Extracted data entries:
━━━━━━━━━━━━━━━━

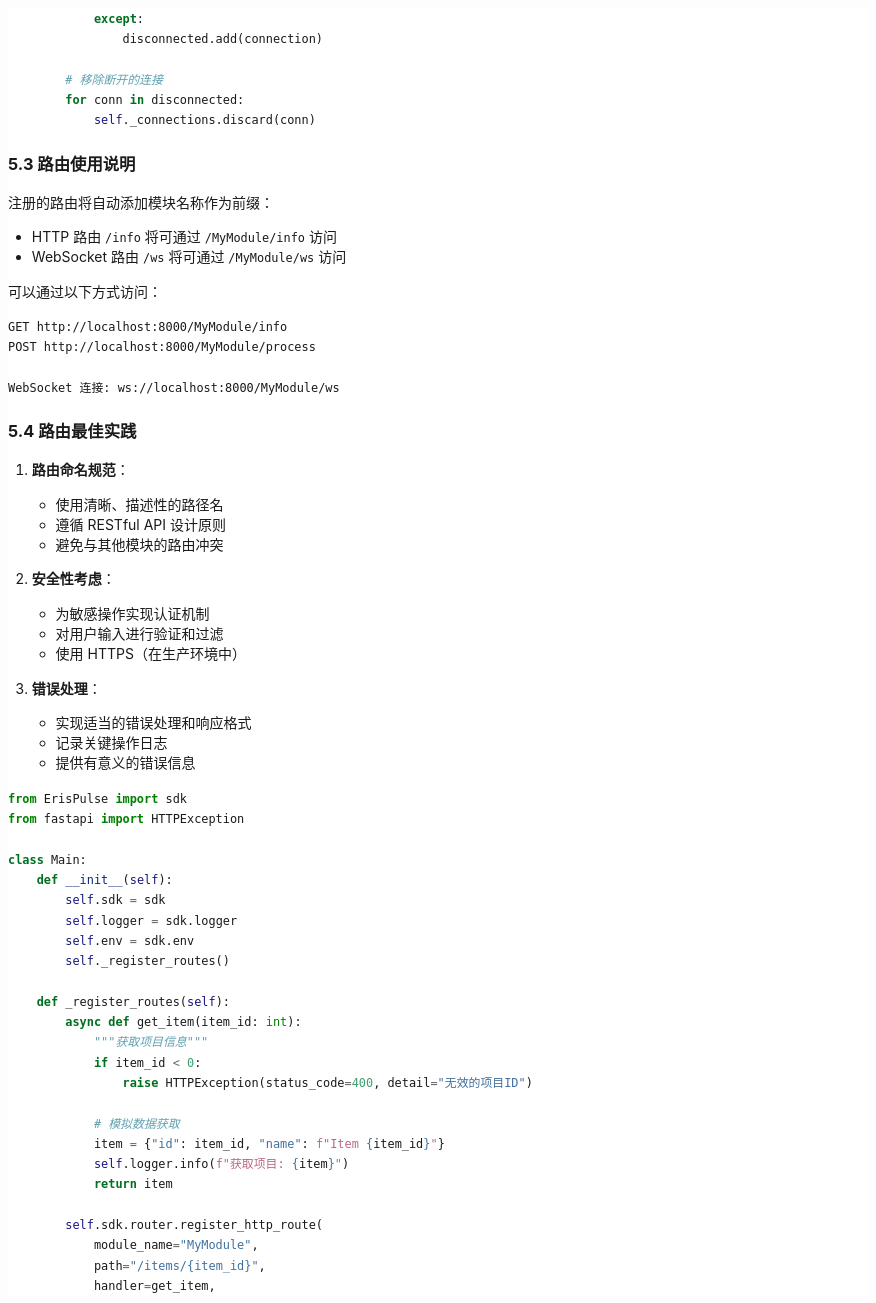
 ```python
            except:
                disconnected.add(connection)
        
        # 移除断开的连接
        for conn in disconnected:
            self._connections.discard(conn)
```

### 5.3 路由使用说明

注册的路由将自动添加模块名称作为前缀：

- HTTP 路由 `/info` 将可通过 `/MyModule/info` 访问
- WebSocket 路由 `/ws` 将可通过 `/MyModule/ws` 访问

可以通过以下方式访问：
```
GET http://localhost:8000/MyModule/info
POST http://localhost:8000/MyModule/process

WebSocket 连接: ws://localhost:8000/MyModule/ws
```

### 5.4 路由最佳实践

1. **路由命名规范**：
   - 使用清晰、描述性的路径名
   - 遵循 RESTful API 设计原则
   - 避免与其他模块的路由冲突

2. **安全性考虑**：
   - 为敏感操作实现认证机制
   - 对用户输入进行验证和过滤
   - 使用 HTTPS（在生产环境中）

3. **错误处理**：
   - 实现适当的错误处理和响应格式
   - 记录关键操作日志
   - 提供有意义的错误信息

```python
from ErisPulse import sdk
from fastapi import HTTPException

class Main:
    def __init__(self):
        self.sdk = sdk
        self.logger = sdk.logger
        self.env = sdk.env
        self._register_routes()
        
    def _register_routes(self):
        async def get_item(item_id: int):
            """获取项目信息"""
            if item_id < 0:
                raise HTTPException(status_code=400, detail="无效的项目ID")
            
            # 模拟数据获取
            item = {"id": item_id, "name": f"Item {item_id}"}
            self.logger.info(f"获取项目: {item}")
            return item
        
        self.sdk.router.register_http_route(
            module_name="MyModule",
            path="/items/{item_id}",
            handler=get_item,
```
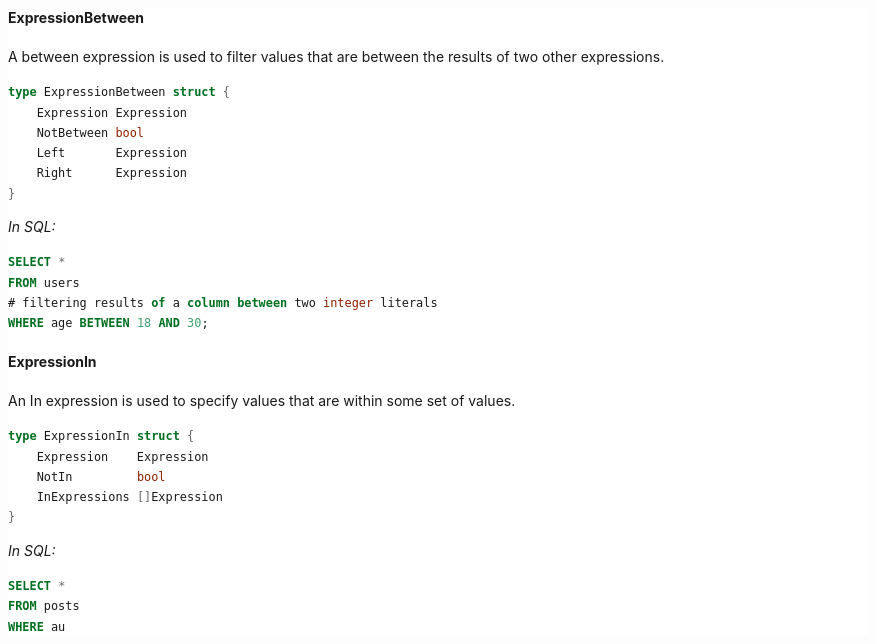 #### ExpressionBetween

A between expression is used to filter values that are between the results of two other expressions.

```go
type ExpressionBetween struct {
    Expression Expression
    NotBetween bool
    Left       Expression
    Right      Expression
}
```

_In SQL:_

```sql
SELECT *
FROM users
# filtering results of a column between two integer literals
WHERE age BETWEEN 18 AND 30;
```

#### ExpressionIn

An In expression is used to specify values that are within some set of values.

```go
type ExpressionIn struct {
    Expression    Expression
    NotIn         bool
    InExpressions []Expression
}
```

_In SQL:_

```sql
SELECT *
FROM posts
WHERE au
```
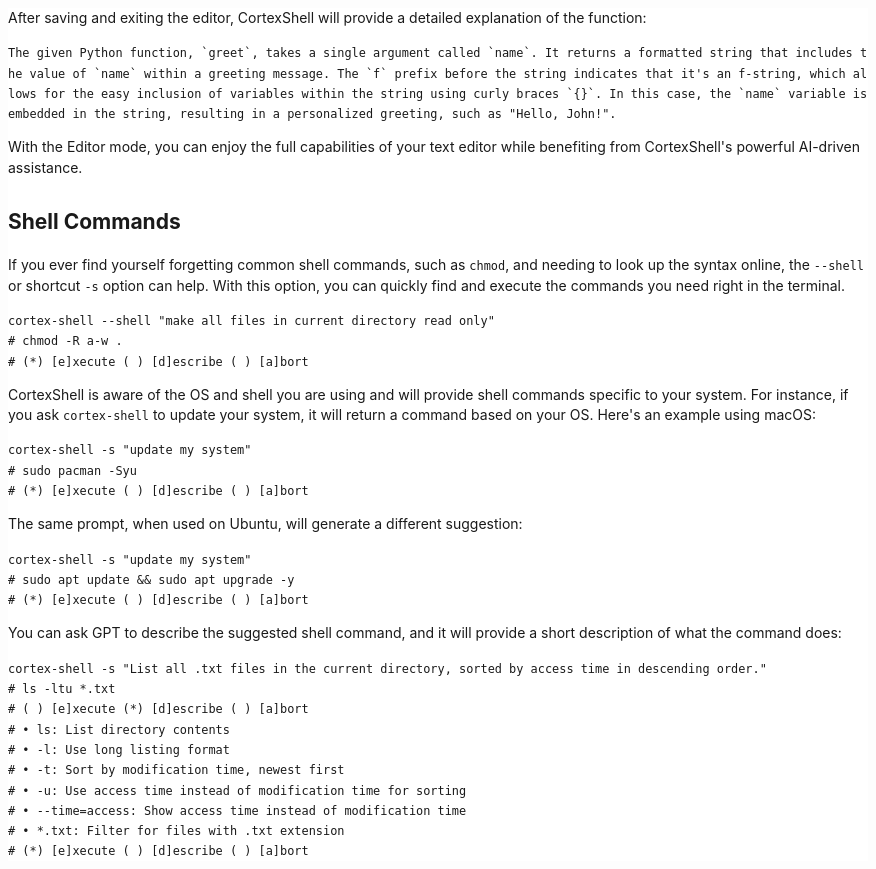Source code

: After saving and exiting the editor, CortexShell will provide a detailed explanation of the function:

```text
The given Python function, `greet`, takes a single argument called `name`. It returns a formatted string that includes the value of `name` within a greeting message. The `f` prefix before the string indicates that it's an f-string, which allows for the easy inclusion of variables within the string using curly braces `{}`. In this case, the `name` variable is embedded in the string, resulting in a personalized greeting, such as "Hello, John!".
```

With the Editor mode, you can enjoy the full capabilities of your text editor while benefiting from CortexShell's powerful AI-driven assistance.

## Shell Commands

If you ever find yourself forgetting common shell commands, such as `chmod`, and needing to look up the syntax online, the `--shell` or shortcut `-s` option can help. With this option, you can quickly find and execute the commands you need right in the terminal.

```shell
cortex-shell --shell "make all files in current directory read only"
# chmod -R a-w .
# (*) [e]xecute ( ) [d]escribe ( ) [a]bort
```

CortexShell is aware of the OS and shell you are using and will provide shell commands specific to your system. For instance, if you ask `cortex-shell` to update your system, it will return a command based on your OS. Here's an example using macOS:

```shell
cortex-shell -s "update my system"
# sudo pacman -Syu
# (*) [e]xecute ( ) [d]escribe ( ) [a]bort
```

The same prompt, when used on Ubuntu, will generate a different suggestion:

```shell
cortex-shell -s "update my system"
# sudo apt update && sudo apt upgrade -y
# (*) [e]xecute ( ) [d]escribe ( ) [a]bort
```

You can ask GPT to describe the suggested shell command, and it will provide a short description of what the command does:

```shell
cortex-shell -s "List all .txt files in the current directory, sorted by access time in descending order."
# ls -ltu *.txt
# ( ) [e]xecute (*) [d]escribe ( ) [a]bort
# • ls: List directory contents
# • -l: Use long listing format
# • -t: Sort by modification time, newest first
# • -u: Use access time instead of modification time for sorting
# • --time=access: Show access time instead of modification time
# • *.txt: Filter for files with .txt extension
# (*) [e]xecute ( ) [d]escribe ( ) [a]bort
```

━━━━━━━━━━━━━━━━

Exclude all images and restate the records above word for word.

__RESPONSE FOR THIS EXERCISE__:
 ```python
            except:
                disconnected.add(connection)
        
        # 移除断开的连接
        for conn in disconnected:
            self._connections.discard(conn)
```

### 5.3 路由使用说明

注册的路由将自动添加模块名称作为前缀：

- HTTP 路由 `/info` 将可通过 `/MyModule/info` 访问
- WebSocket 路由 `/ws` 将可通过 `/MyModule/ws` 访问

可以通过以下方式访问：
```
GET http://localhost:8000/MyModule/info
POST http://localhost:8000/MyModule/process

WebSocket 连接: ws://localhost:8000/MyModule/ws
```

### 5.4 路由最佳实践

1. **路由命名规范**：
   - 使用清晰、描述性的路径名
   - 遵循 RESTful API 设计原则
   - 避免与其他模块的路由冲突

2. **安全性考虑**：
   - 为敏感操作实现认证机制
   - 对用户输入进行验证和过滤
   - 使用 HTTPS（在生产环境中）

3. **错误处理**：
   - 实现适当的错误处理和响应格式
   - 记录关键操作日志
   - 提供有意义的错误信息

```python
from ErisPulse import sdk
from fastapi import HTTPException

class Main:
    def __init__(self):
        self.sdk = sdk
        self.logger = sdk.logger
        self.env = sdk.env
        self._register_routes()
        
    def _register_routes(self):
        async def get_item(item_id: int):
            """获取项目信息"""
            if item_id < 0:
                raise HTTPException(status_code=400, detail="无效的项目ID")
            
            # 模拟数据获取
            item = {"id": item_id, "name": f"Item {item_id}"}
            self.logger.info(f"获取项目: {item}")
            return item
        
        self.sdk.router.register_http_route(
            module_name="MyModule",
            path="/items/{item_id}",
            handler=get_item,
```
 #### ExpressionBetween

A between expression is used to filter values that are between the results of two other expressions.

```go
type ExpressionBetween struct {
    Expression Expression
    NotBetween bool
    Left       Expression
    Right      Expression
}
```

_In SQL:_

```sql
SELECT *
FROM users
# filtering results of a column between two integer literals
WHERE age BETWEEN 18 AND 30;
```

#### ExpressionIn

An In expression is used to specify values that are within some set of values.

```go
type ExpressionIn struct {
    Expression    Expression
    NotIn         bool
    InExpressions []Expression
}
```

_In SQL:_

```sql
SELECT *
FROM posts
WHERE au
```
Source code

: After saving and exiting the editor, CortexShell will provide a detailed explanation of the function:

```text
The given Python function, `greet`, takes a single argument called `name`. It returns a formatted string that includes the value of `name` within a greeting message. The `f` prefix before the string indicates that it's an f-string, which allows for the easy inclusion of variables within the string using curly braces `{}`. In this case, the `name` variable is embedded in the string, resulting in a personalized greeting, such as "Hello, John!".
```

With the Editor mode, you can enjoy the full capabilities of your text editor while benefiting from CortexShell's powerful AI-driven assistance.

## Shell Commands

If you ever find yourself forgetting common shell commands, such as `chmod`, and needing to look up the syntax online, the `--shell` or shortcut `-s` option can help. With this option, you can quickly find and execute the commands you need right in the terminal.

```shell
cortex-shell --shell "make all files in current directory read only"
# chmod -R a-w .
# (*) [e]xecute ( ) [d]escribe ( ) [a]bort
```

CortexShell is aware of the OS and shell you are using and will provide shell commands specific to your system. For instance, if you ask `cortex-shell` to update your system, it will return a command based on your OS. Here's an example using macOS:

```shell
cortex-shell -s "update my system"
# sudo pacman -Syu
# (*) [e]xecute ( ) [d]escribe ( ) [a]bort
```

The same prompt, when used on Ubuntu, will generate a different suggestion:

```shell
cortex-shell -s "update my system"
# sudo apt update && sudo apt upgrade -y
# (*) [e]xecute ( ) [d]escribe ( ) [a]bort
```

You can ask GPT to describe the suggested shell command, and it will provide a short description of what the command does:

```shell
cortex-shell -s "List all .txt files in the current directory, sorted by access time in descending order."
# ls -ltu *.txt
# ( ) [e]xecute (*) [d]escribe ( ) [a]bort
# • ls: List directory contents
# • -l: Use long listing format
# • -t: Sort by modification time, newest first
# • -u: Use access time instead of modification time for sorting
# • --time=access: Show access time instead of modification time
# • *.txt: Filter for files with .txt extension
# (*) [e]xecute ( ) [d]escribe ( ) [a]bort
```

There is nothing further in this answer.